By the time Archana Lal, a government midwife in Chandigarh, India, consulted a doctor in August, she had been experiencing constant pain and discharge in her left breast for some months. It was only when it became unbearable that her husband dragged her to see a doctor.
She had thought of seeing a doctor, but the idea of removing her clothes to be examined was unthinkable. Like millions of Indian women, Lal has been culturally conditioned always to be modest.
There are millions of women in rural areas who don't remove their clothes even while making love with their husbands.
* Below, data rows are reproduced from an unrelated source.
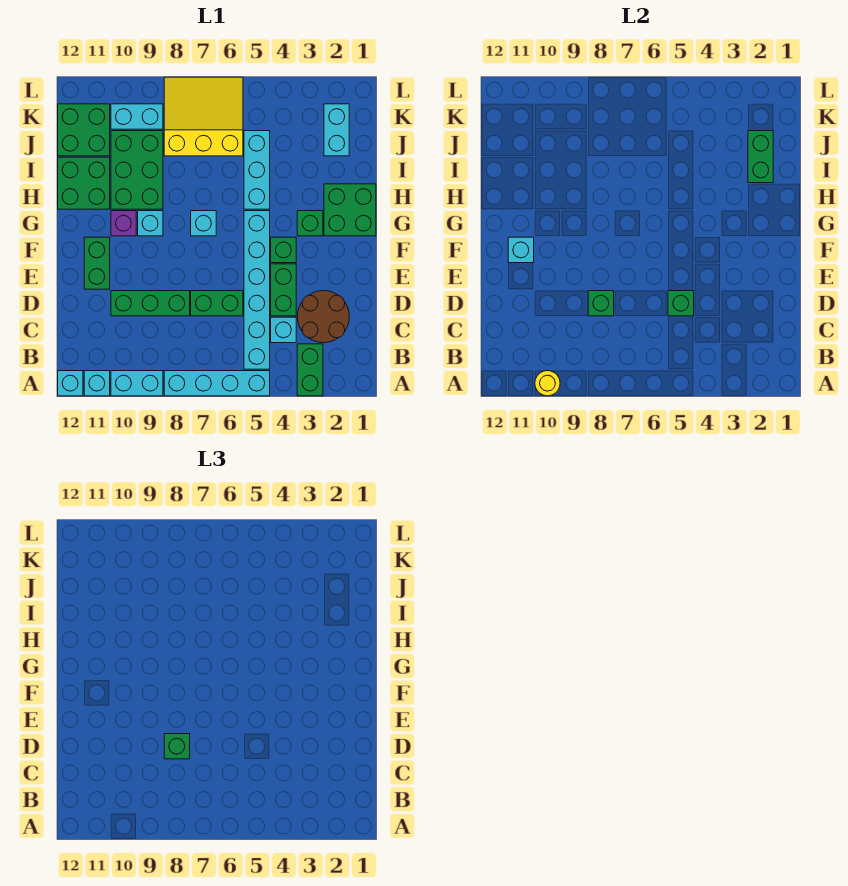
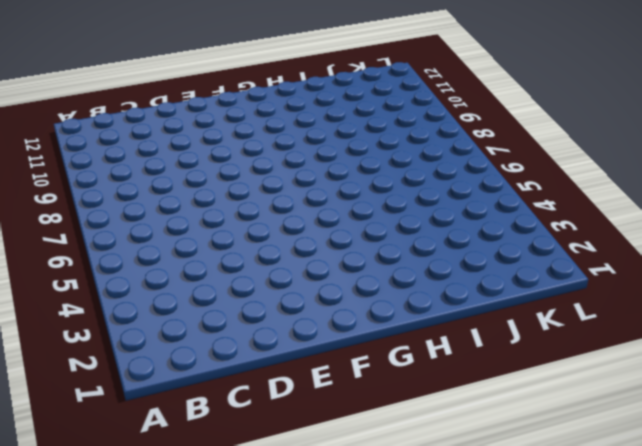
none -> green 1x2 brick [297,344,323,396]
none -> cyan 1x4 brick [164,371,270,396]
none -> cyan 1x2 brick [111,371,163,396]
none -> cyan 1x1 brick [84,371,110,396]

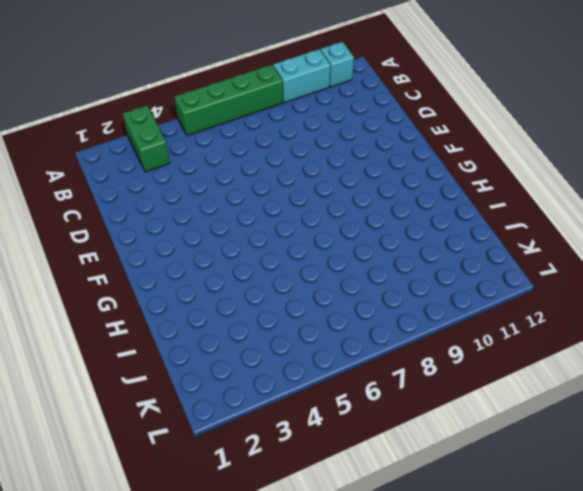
green 1x4 brick [174,65,283,136] -> cyan 1x4 brick [164,371,270,396]
none -> cyan 1x1 brick [58,371,83,396]
none -> cyan 1x6 brick [244,211,270,369]
none -> brown 2x2 round brick [297,291,349,343]
none -> cyan 1x1 brick [271,317,296,343]

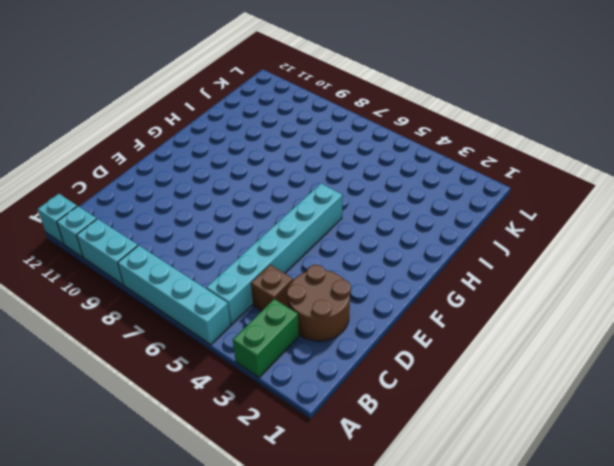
brown 1x1 brick [251,265,293,311] -> cyan 1x1 brick [271,317,296,343]
none -> green 1x2 brick [271,264,296,316]
none -> green 1x2 brick [191,291,243,316]
none -> green 1x3 brick [111,291,190,316]
none -> green 1x2 brick [84,237,110,289]

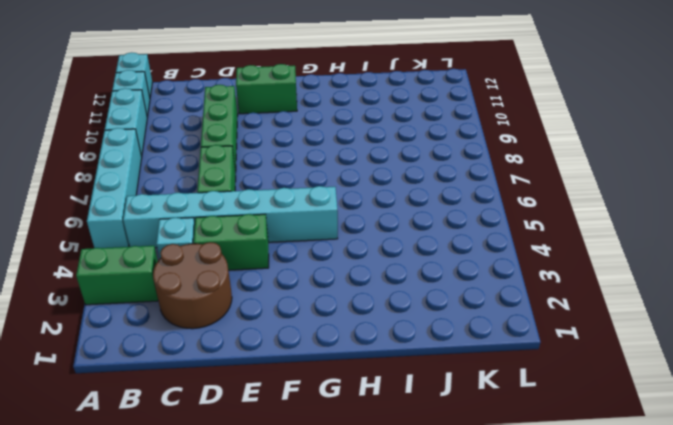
none -> green 1x1 brick [271,237,296,263]
none -> green 2x2 brick [324,184,376,236]
none -> green 1x1 brick [297,211,323,236]
none -> cyan 1x1 brick [191,211,216,236]

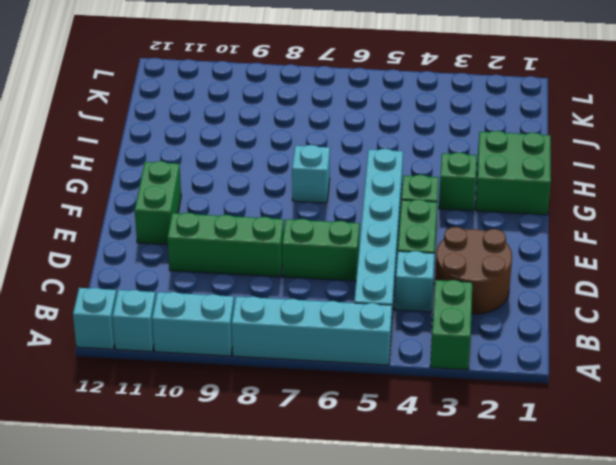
none -> cyan 1x1 brick [138,211,163,236]
none -> purple 1x1 brick [111,211,136,236]
none -> cyan 1x3 brick [244,131,270,209]
none -> green 2x3 brick [111,131,163,209]

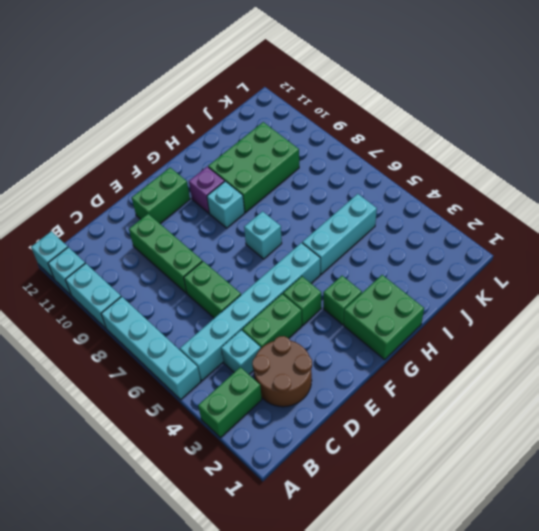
none -> green 2x2 brick [58,157,110,209]
none -> cyan 1x2 brick [324,104,349,156]
none -> yellow 3x3 slope [164,77,243,156]
none -> green 2x2 brick [58,104,110,156]

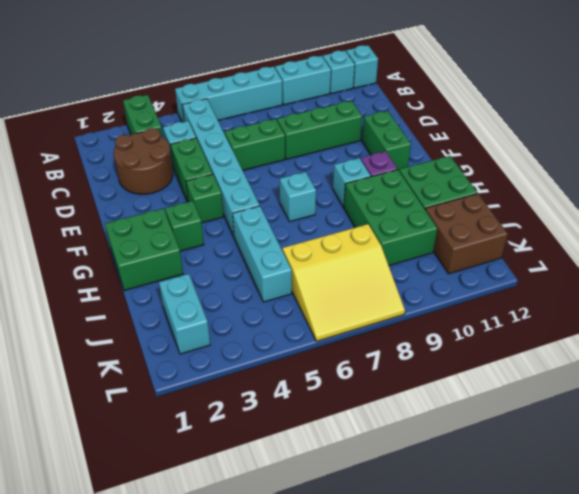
brown 2x2 brick [425,194,508,274] -> green 2x2 brick [58,104,110,156]
none -> cyan 1x2 brick [111,104,163,129]
none -> yellow 1x1 round brick [535,371,560,396]
none -> green 1x1 brick [668,291,694,316]
none -> green 1x1 brick [588,291,614,316]

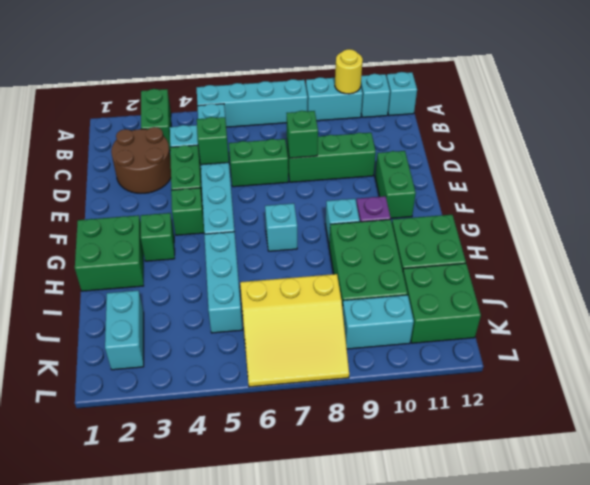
none -> cyan 1x1 brick [508,237,534,263]
none -> green 1x2 brick [748,131,773,183]
none -> green 1x1 brick [164,734,190,759]

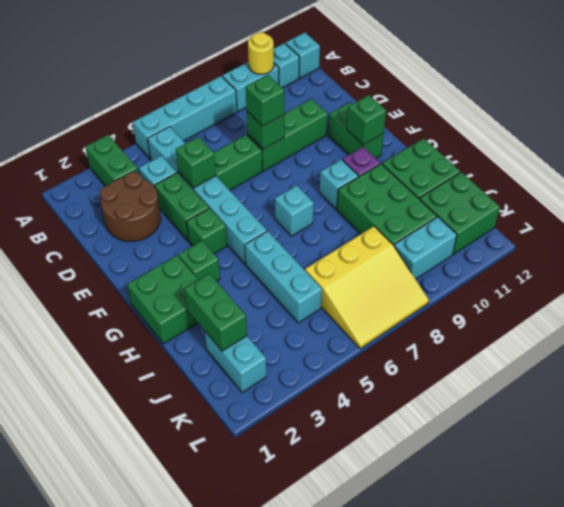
green 1x1 brick [347,95,386,145] -> cyan 1x1 brick [508,237,534,263]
So powerful is the cultural conditioning against nudity, or 'wantonness', that they have sex still wearing their sari blouses and petticoats under the saris.
Even many educated women in the cities put off having mammograms or ultrasound scans because of acute embarrassment over taking off their clothes and being examined by a male doctor or technician.
'By the time I saw her, the cancer had spread to her lymph nodes,' said Chandigarh oncologist Dr Rajeev Bedi. 'Patients generally present in advanced stages when it's too late to help them.'
Cultural attitudes such as 'shyness' that can play a part in determining the incidence of cancer in a country are some of the factors that will be studied as part of the largest cancer study ever to be undertaken in India. Nine leading cancer centres in the country will collaborate with Oxford University on the study, called Indox.